When passing a list to the ascending parameter, it must have the same number of elements as the column list. A mismatch can produce unexpected results or errors.

Wrong:3 columns but only 2 ascending values

# This may raise an error or produce unexpected behavior
df.orderBy(["Name", "Company", "Salary"], ascending=[True, False]).show()

Correct:match the number of columns

df.orderBy(
["Name", "Company", "Salary"],
ascending=[True, False, True]
).show()
caution

Always ensure the ascending list has the same number of elements as the columns list.

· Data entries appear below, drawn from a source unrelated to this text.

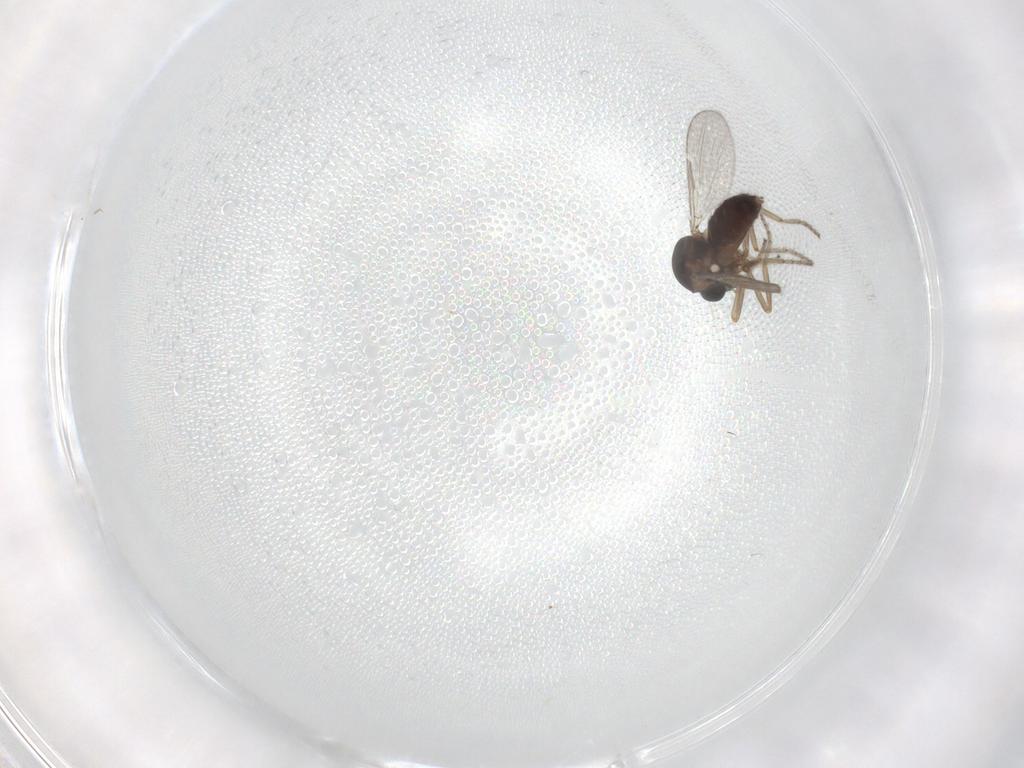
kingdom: Animalia
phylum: Arthropoda
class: Insecta
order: Diptera
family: Ceratopogonidae
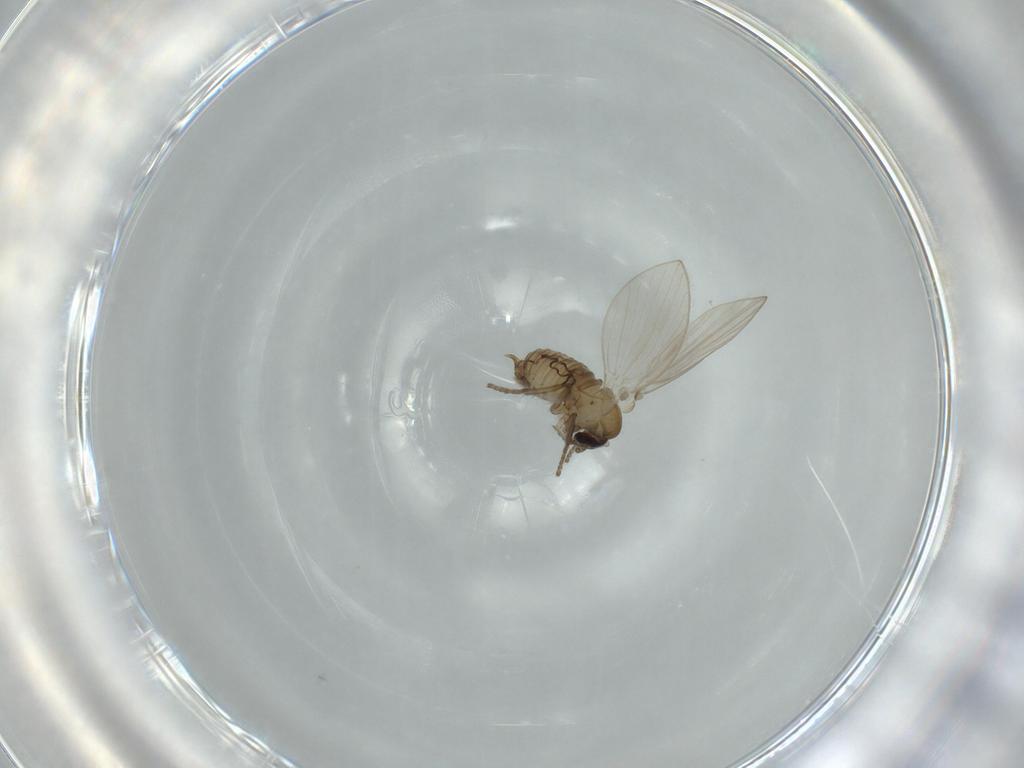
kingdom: Animalia
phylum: Arthropoda
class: Insecta
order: Diptera
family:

For better safety and readability, prefer the col().asc() / col().desc() syntax, which makes the direction explicit for each column.

Comparison of Approaches

ApproachSyntaxMixed DirectionsNull ControlReadability
orderBy() with ascending=True/FalseorderBy(["A", "B"], ascending=True)✅ Via list❌ NoGood
orderBy() with ascending listorderBy(["A", "B"], ascending=[True, False])✅ Yes❌ NoModerate
col().asc() / col().desc()orderBy(col("A").asc(), col("B").desc())✅ Yes✅ YesBest
SQL ORDER BYORDER BY A ASC, B DESC✅ Yes✅ Yes (NULLS FIRST/LAST)Best for SQL users

Summary

Sorting PySpark DataFrames by multiple columns is straightforward with the right approach:

  • orderBy() and sort() are identical - use whichever you prefer.
  • Pass a list of column names with ascending=True or ascending=False for uniform sort direction.
  • Pass a list of booleans to ascending for mixed sort directions (e.g., ascending=[True, False]).
  • Use col().asc() and col().desc() for the most explicit and readable sorting, with support for null ordering via asc_nulls_first(), asc_nulls_last(), desc_nulls_first(), and desc_nulls_last().
  • Always ensure the ascending list length matches the number of columns to avoid unexpected behavior.